Posts tagged ‘tarjan’

An interesting algorithm

So, even before I get to the what the algorithm does (which is quite interesting on its own, even before you find out how it accomplishes that), the very first intriguing part is its name. It’s officially referred to as the Blum-Floyd-Pratt-Rivest-Tarjan Algorithm. Is your mouth watering yet? I thought so.1 However, CLRS refers to it as the Select Algorithm (see section 9.3), so that’s what I’m going to call it. If you have an unsorted array of n items, it’s a worst-case O(n) algorithm for finding the ith largest item (often the median, since that’s a commonly used statistic). Here’s how the algorithm works:

  1. Put all the elements of the input into groups of 5 (with one group at the very end that could have less than 5 elements, of course). Find the median of each group.
  2. Recursively use the Select algorithm to find the median of all the group-of-5 medians from step 1. Call this median of medians M.
  3. Take all the items from the input and partition them into the group of items less than M and the group of items bigger than M.
  4. If M is the ith biggest, that’s the answer, and we’re done. If it’s not, you know which partition contains the ith biggest item, and you can recursively call Select on that group (with a different i if the group it’s in is the group of items smaller than M).

To give an example of that last statement, suppose we’re looking for the 65th biggest number from a group of 100 numbers, and we find that M is the 53rd largest.

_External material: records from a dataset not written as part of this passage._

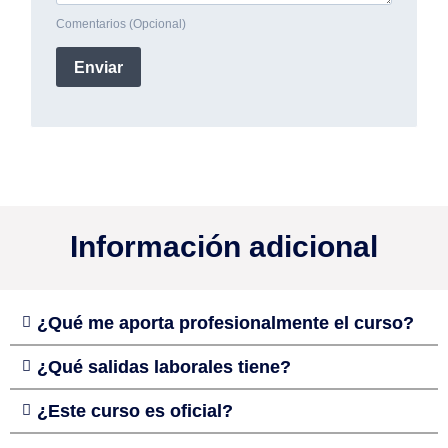
Información adicional
¿Qué me aporta profesionalmente el curso?
¿Qué salidas laborales tiene?
¿Este curso es oficial?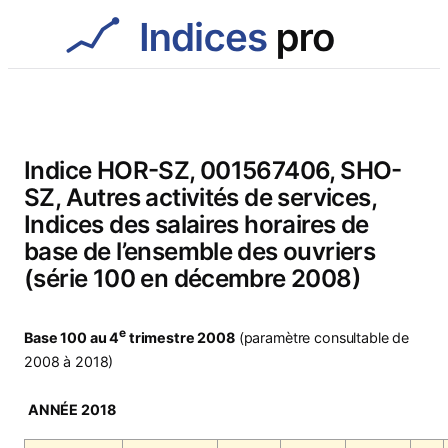
Aller
au
contenu
Indice HOR-SZ, 001567406, SHO-
SZ, Autres activités de services,
Indices des salaires horaires de
base de l’ensemble des ouvriers
(série 100 en décembre 2008)
e
Base 100 au 4
trimestre 2008
(paramètre consultable de
2008 à 2018)
ANNÉE 2018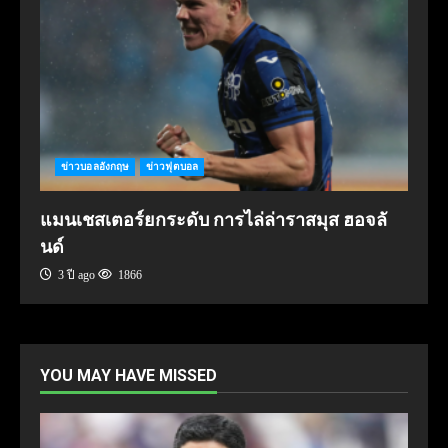
ข่าวบอลอังกฤษ
ข่าวฟุตบอล
แมนเชสเตอร์ยกระดับ การไล่ล่าราสมุส ฮอจลั
นด์
3 ปี ago
1866
YOU MAY HAVE MISSED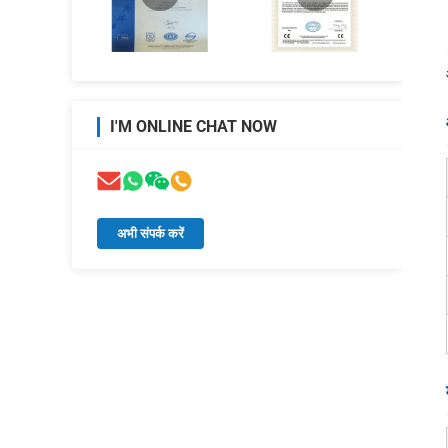
I'M ONLINE CHAT NOW
अभी संपर्क करें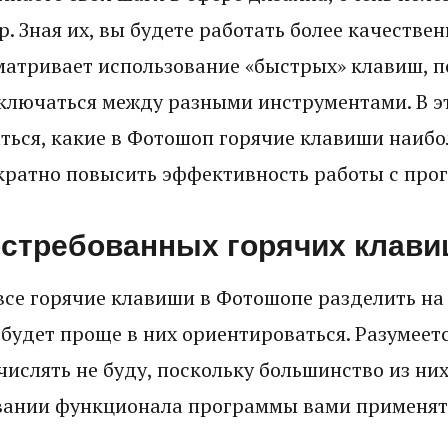
. Зная их, вы будете работать более качествен
атривает использование «быстрых» клавиш, 
ключаться между разными инструментами. В эт
ться, какие в Фотошоп горячие клавиши наибол
ратно повысить эффективность работы с про
остребованных горячих клав
се горячие клавиши в Фотошопе разделить на
 будет проще в них ориентироваться. Разумеет
ислять не буду, поскольку большинство из ни
ании функционала программы вами применять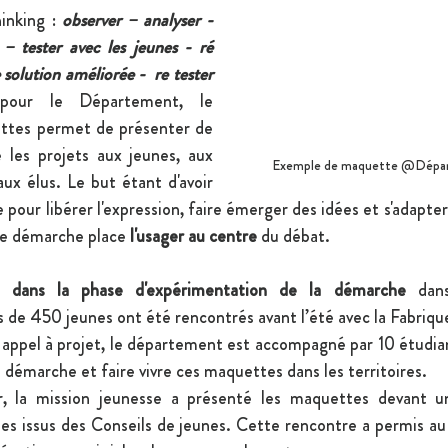
inking : 
observer – analyser -  
– tester avec les jeunes - ré 
solution améliorée -  re tester 
 pour le Département, le 
tes permet de présenter de 
 les projets aux jeunes, aux 
Exemple de maquette @Départ
ux élus. Le but étant d'avoir 
pour libérer l'expression, faire émerger des idées et s'adapter 
te démarche place 
l'usager au centre 
du débat.
 dans la phase d'expérimentation de la démarche 
dans
 de 450 jeunes ont été rencontrés avant l’été avec la Fabrique
n appel à projet, le département est accompagné par 10 étudia
 démarche et faire vivre ces maquettes dans les territoires. 
, la mission jeunesse a présenté les maquettes devant u
es issus des Conseils de jeunes. Cette rencontre a permis a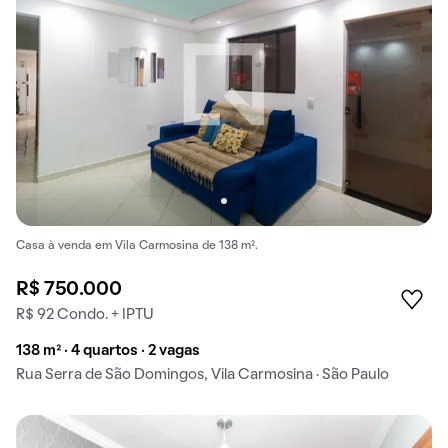
Casa à venda em Vila Carmosina de 138 m².
R$ 750.000
R$ 92 Condo. + IPTU
138 m² · 4 quartos · 2 vagas
Rua Serra de São Domingos, Vila Carmosina · São Paulo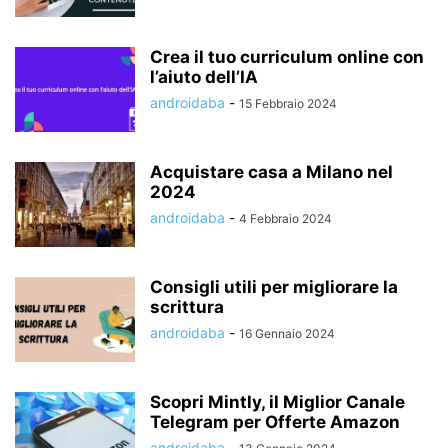
Crea il tuo curriculum online con
l’aiuto dell’IA
androidaba
-
15 Febbraio 2024
Acquistare casa a Milano nel
2024
androidaba
-
4 Febbraio 2024
Consigli utili per migliorare la
scrittura
androidaba
-
16 Gennaio 2024
Scopri Mintly, il Miglior Canale
Telegram per Offerte Amazon
androidaba
-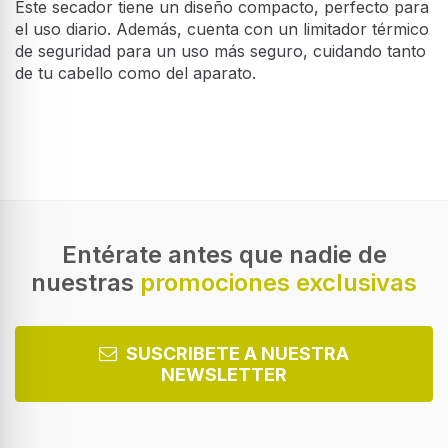
Este secador tiene un diseño compacto, perfecto para
el uso diario. Además, cuenta con un limitador térmico
de seguridad para un uso más seguro, cuidando tanto
de tu cabello como del aparato.
Cepillo Alisador - Jata
Secador de Pelo - Jata
Desempeño
JBCA1901, Rizador Iónico
JBSC1430 , 2200 W, Toalla
Cepillo alisador para resultados
Secador de pelo con 2200W de
Número de velocidades
naturales y cuidados que te permite
potencia. Incluye toalla turbante y
3
dar forma y movimiento a tu cabello.
cuenta con interruptor de tres
posiciones.
42 €
Ajuste de calefacción
44 €
41 €
43 €
3
Entérate antes que nadie de
nuestras
promociones exclusivas
Función de disparo frío
SUSCRIBETE A NUESTRA
NEWSLETTER
Diseño
Color del producto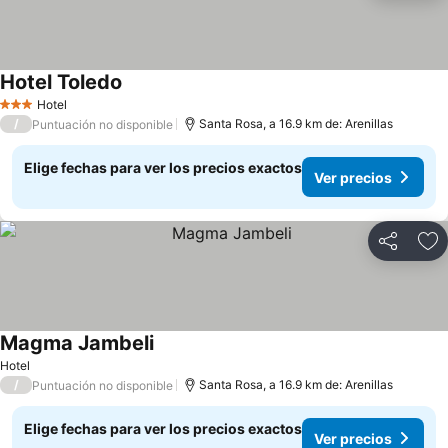
Hotel Toledo
Ver precios
Hotel
3 Estrellas
/
Santa Rosa, a 16.9 km de: Arenillas
Puntuación no disponible
Elige fechas para ver los precios exactos
Ver precios
Compartir
Ag
Magma Jambeli
Ver precios
Hotel
/
Santa Rosa, a 16.9 km de: Arenillas
Puntuación no disponible
Elige fechas para ver los precios exactos
Ver precios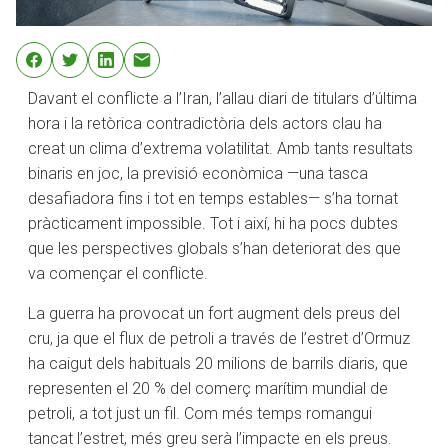
Davant el conflicte a l’Iran, l’allau diari de titulars d’última
hora i la retòrica contradictòria dels actors clau ha
creat un clima d’extrema volatilitat. Amb tants resultats
binaris en joc, la previsió econòmica —una tasca
desafiadora fins i tot en temps estables— s’ha tornat
pràcticament impossible. Tot i així, hi ha pocs dubtes
que les perspectives globals s’han deteriorat des que
va començar el conflicte.
La guerra ha provocat un fort augment dels preus del
cru, ja que el flux de petroli a través de l’estret d’Ormuz
ha caigut dels habituals 20 milions de barrils diaris, que
representen el 20 % del comerç marítim mundial de
petroli, a tot just un fil. Com més temps romangui
tancat l’estret, més greu serà l’impacte en els preus.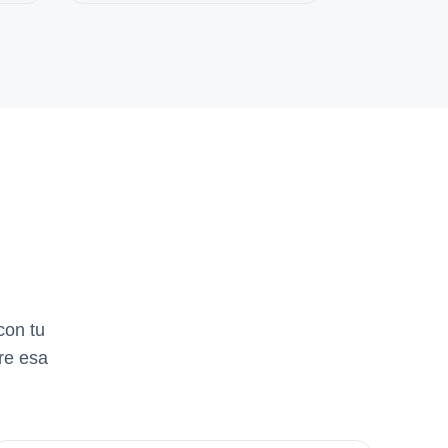
con tu
re esa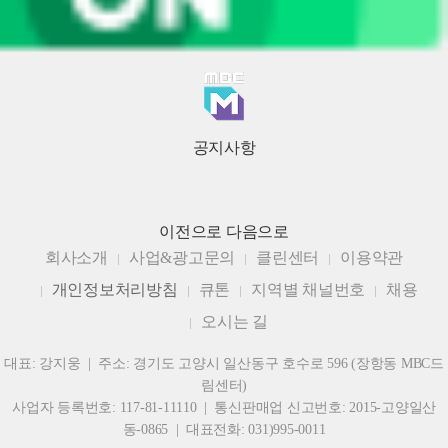
공지사항
이전으로
다음으로
회사소개
사업&광고문의
클린센터
이용약관
개인정보처리방침
큐톤
지역별 채널번호
채용
오시는 길
대표: 강지웅 | 주소: 경기도 고양시 일산동구 호수로 596 (장항동 MBC드
림센터)
사업자 등록번호: 117-81-11110 | 통신판매업 신고번호: 2015-고양일산
동-0865 | 대표전화: 031)995-0011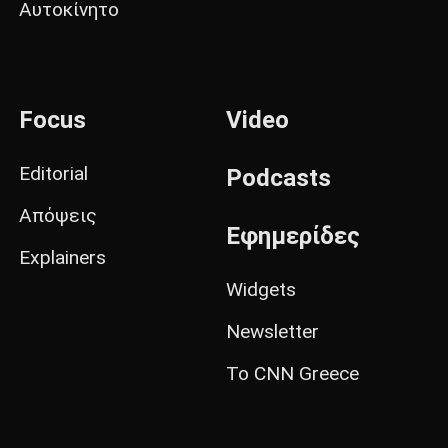
Αυτοκίνητο
Focus
Video
Editorial
Podcasts
Απόψεις
Εφημερίδες
Explainers
Widgets
Newsletter
Το CNN Greece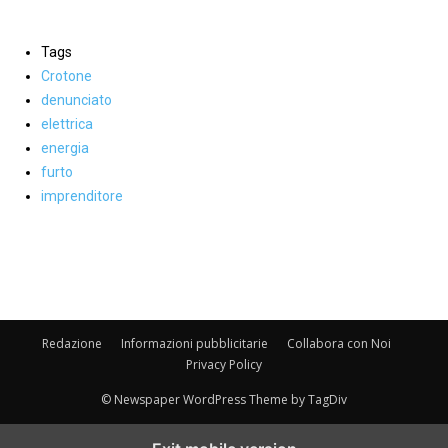
Tags
Crotone
denunciato
elettrica
energia
furto
imprenditore
Facebook
WhatsApp
condividi
Redazione
Informazioni pubblicitarie
Collabora con Noi
Privacy Policy
© Newspaper WordPress Theme by TagDiv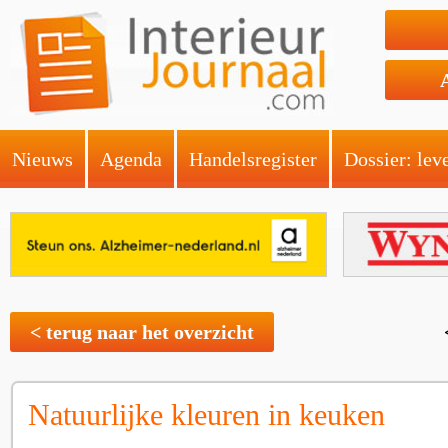
Nieuws
Agenda
Handelsregister
Dossier: lev
< terug naar het overzicht
Natuurlijke kleuren in keuken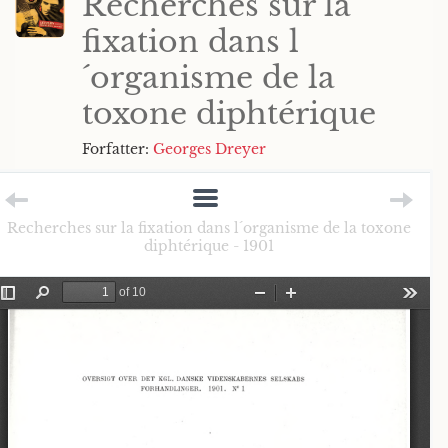
Recherches sur la
fixation dans l
´organisme de la
toxone diphtérique
Forfatter:
Georges Dreyer
Recherches sur la fixation dans l´organisme de la toxone
diphtérique - 1901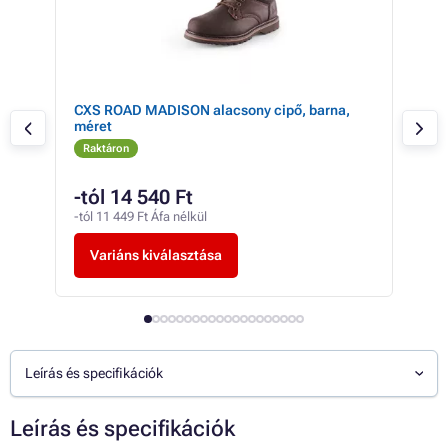
CXS ROAD MADISON alacsony cipő, barna,
CXS
méret
mér
Raktáron
Ra
-tól 14 540 Ft
20
-tól 11 449 Ft Áfa nélkül
15 9
Variáns kiválasztása
V
Leírás és specifikációk
Leírás és specifikációk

There are 47 numbers smaller than M, and when we recurse, we’ll now be looking for the 12th largest element of that set of 47. If instead M had been the 68th largest number, in our recursive step we’d look at the 67 numbers larger than M and continue to look for the 65th largest one.

Now, I claimed the running time is linear, and I’d better back up that claim. The trick is to consider how many items get thrown out in that last step. Half the group-of-5 medians are larger than M, and half are smaller. Without loss of generality, suppose the ith largest item is in the group that is larger than M. Now, not only do we know that we can henceforth ignore the half of the group-of-5 medians smaller than M, for each of those medians we can ignore the two items in the group of 5 that were smaller than that median. In other words, we can eliminate at least 3/10 of the elements we were searching over (we can eleminate 3/5 of the items in the groups whose median is smaller than M, and half of all the groups fit this category). Sure, I’m eliding an additive constant for the items in the group with M itself (not to mention the items in that last small group at the end when n is not a multiple of 5), but that’s not going to affect the asymptotic running time.

So now we can build the recurrence relation at work here. If T(n) is the amount of work done to perform Select on n items, we have

T(n) = O(n) + T(n/5) + T(7n/10)

That is to say, we do O(n) work in steps 1 and 3, we do T(n/5) work in step 2, and we do T(7n/10) work in step 4 because we know at least 3/10 of the elements are in the wrong partition. I’ll leave it as an exercise to the reader to draw out the recursion tree and find the actual amount of work done, but I assure you T(n) is in O(n).

The crazy part here is that magic number 5: If you do this with 3 items per group, the running time is O(n log n). If you do it with more than 5, the running time is still linear, but slower (you spend more time in step 1 finding all the initial medians). The optimal number of items per group really is 5. Nifty!

[1] For those of you not in the know, these are all really famous algorithms names. Blum is the co-inventor of the CAPTCHA. Floyd is from the Floyd-Warshall all-pairs shortest-paths algorithm, which is a staple in introductory algorithms courses. Pratt is from the Knuth-Morris-Pratt string matching algorithm, which was groundbreaking when it was new but is nearly obsolete now. Rivest is the R in RSA encryption, one of the most widely used encryption schemes around. Tarjan is the co-creator of splay trees, a kind of self-balancing tree with the handy property that commonly accessed items float to the top. Blum, Floyd, Rivest, and Tarjan have each won the Turing Award, which is like the Nobel Prize of computer science.